◆ **課題要件**: 提示テキスト（天童荒太さんの少年時代についての談話）では、映画の無料招待券をときどきもらえていた理由は何とされているか。

YAMADA
天童荒太さんの見た光。
対話するように書いた物語。

少年時代


天童 小さい頃、漫画を好きだった人なら、
当然、誰でもするんでしょうけど、
漫画の登場人物を使って
別の物語を考えたりすることは、
ぼくもけっこうしていました。

前に、坂本龍一さんとの対談でも
言ったんですが、ぼくは
妄想するのがすごく好きな子どもだったんです。

もちろん、その手の妄想なら、
誰もがすることだから、それが確実に
今の表現に結びついてきたとは言えないですけどね。
「目覚め」みたいなものがあるとすると、
そういうものかもしれません。

もうすこし大きくなってからは……
兄たちや友人たちと一緒に映画に行くわけです。

別に変わったところなく、ふつうに
『ゴジラ』や『ガメラ』を観たり、
東映まんが祭りに行ったり。

父の仕事の関係で、
無料招待券をときどきもらえていたので、
それでも同世代の友人よりは、比較的多めに、
映画は観てたろうとは思うけれど、といって、
映画づけのようなことではまったくなく、
基本的には外で遊ぶほうが好きでしたね。

◆ **データ抜粋**:
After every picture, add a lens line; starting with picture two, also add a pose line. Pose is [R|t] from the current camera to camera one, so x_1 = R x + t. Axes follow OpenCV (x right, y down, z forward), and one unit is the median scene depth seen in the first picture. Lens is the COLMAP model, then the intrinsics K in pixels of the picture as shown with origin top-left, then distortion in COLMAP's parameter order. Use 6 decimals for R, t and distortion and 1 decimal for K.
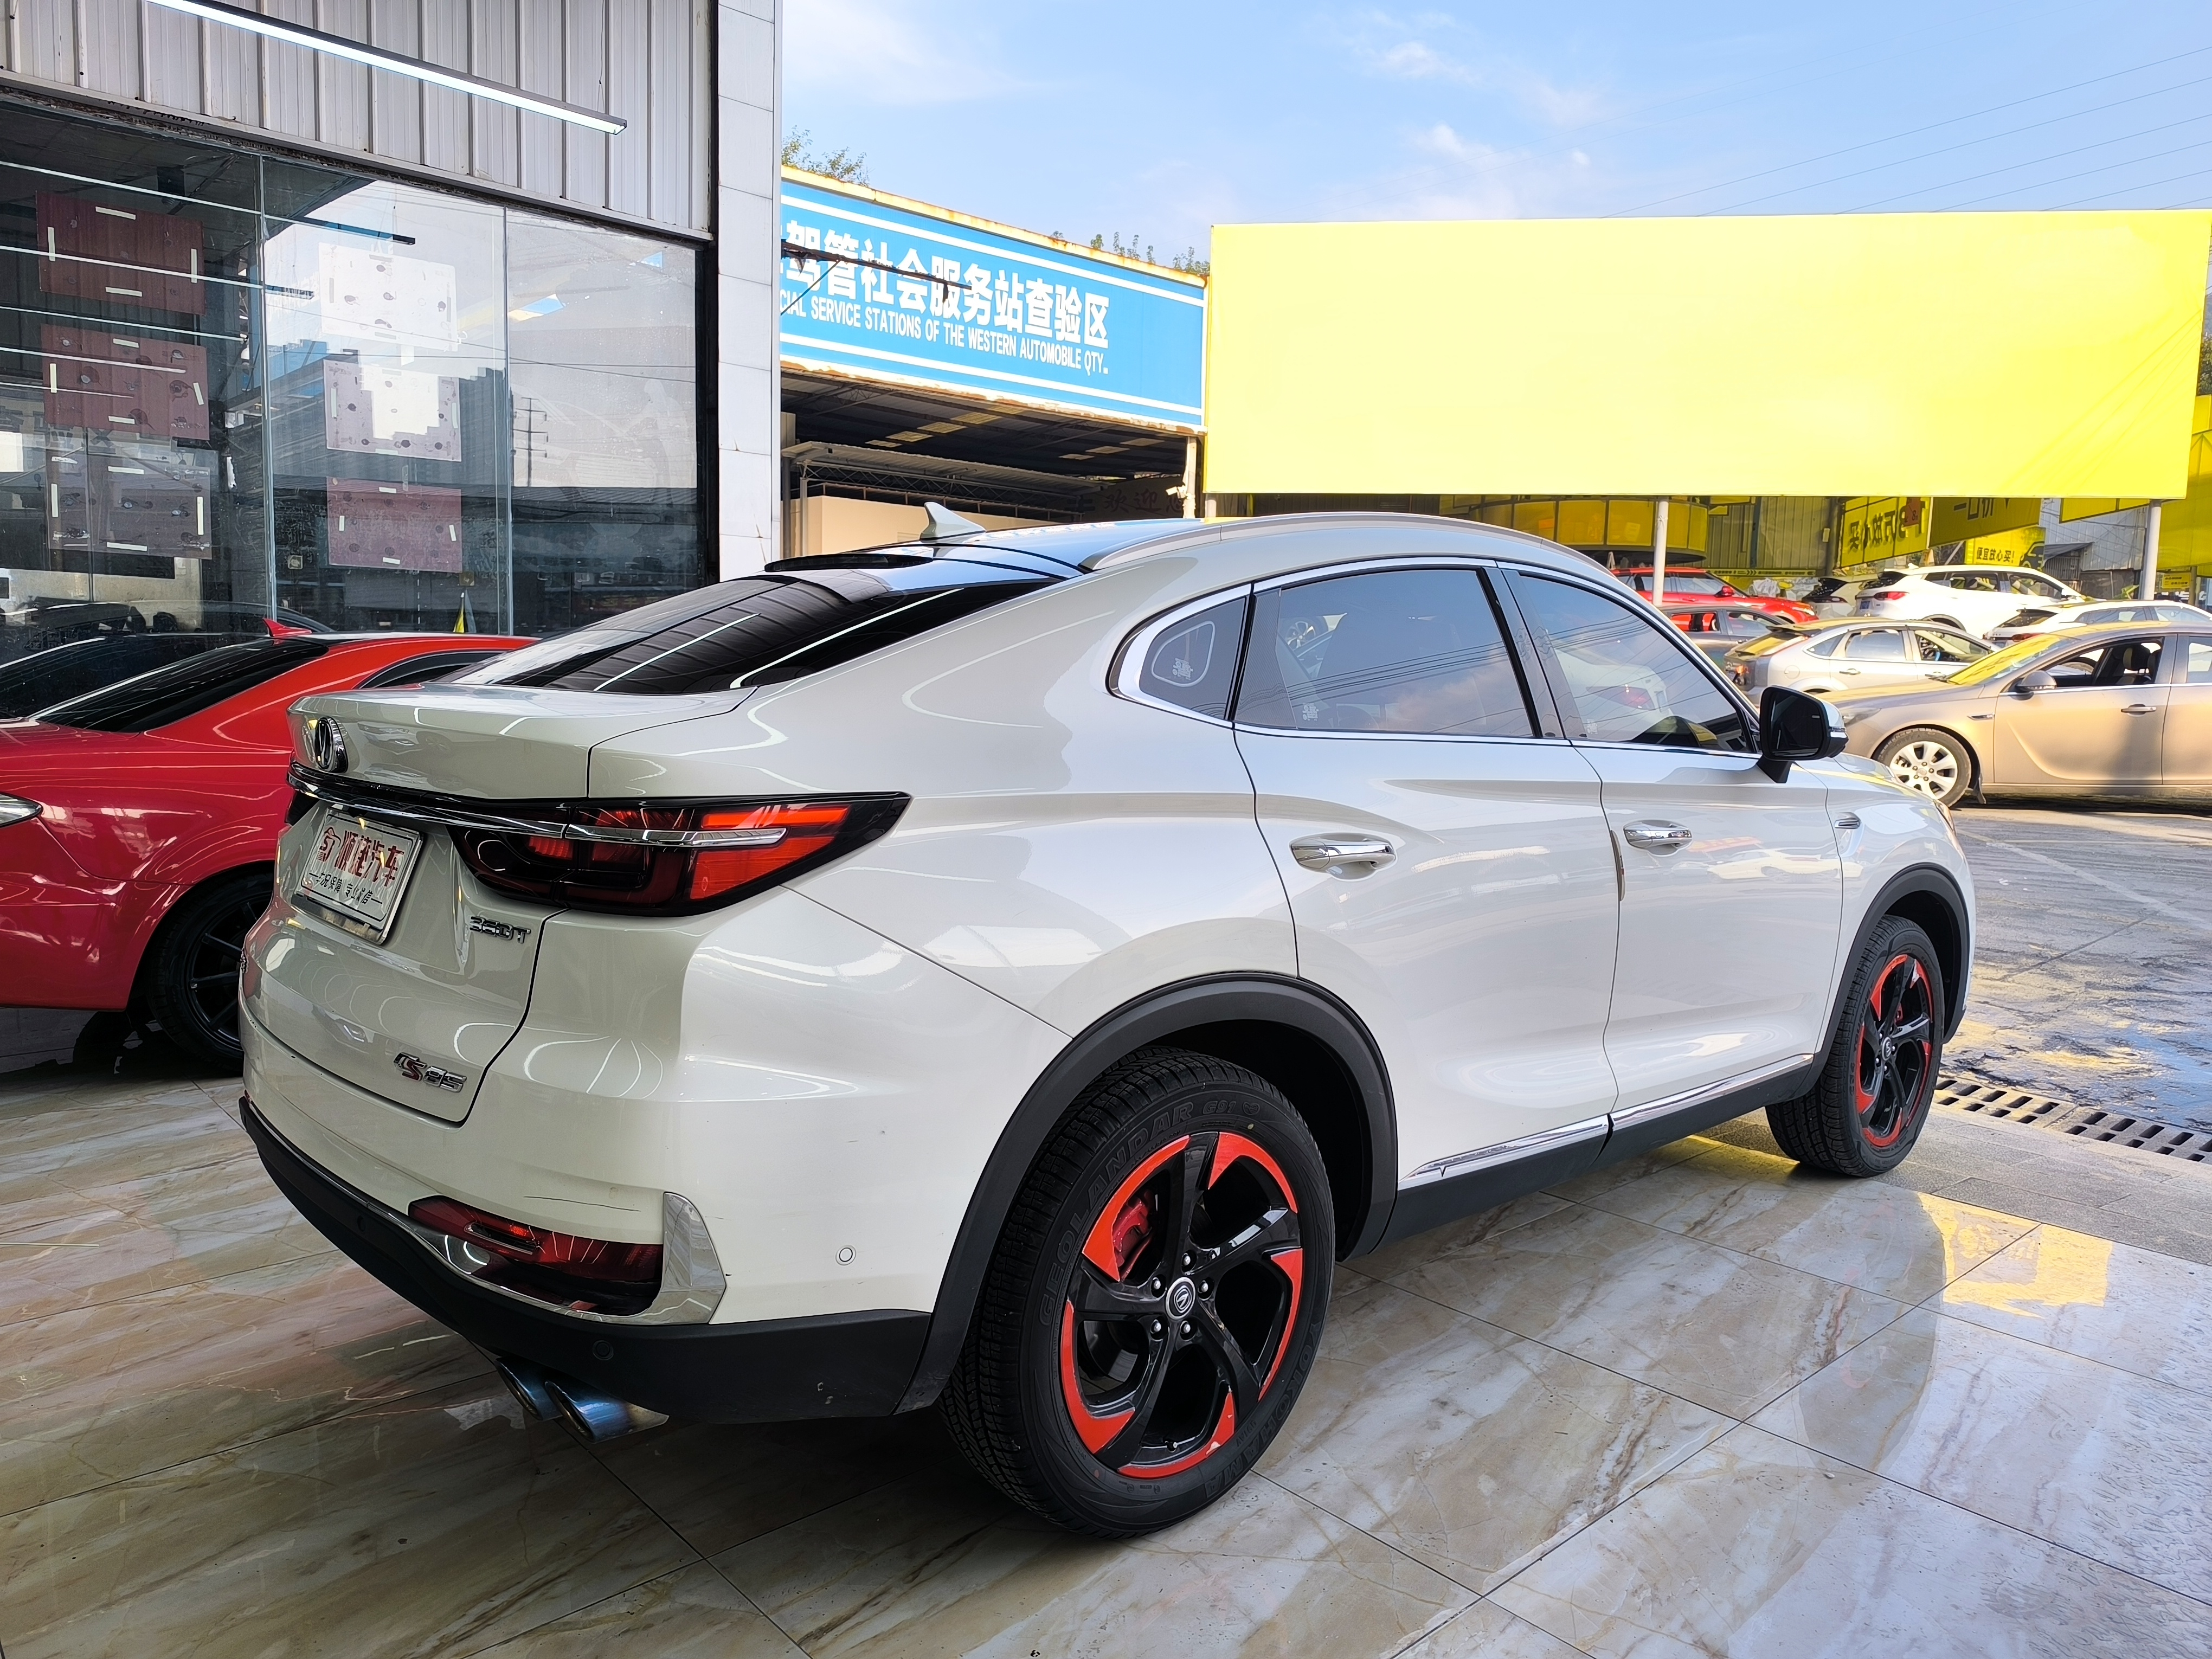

◆ **想定解答**: 父の仕事の関係です。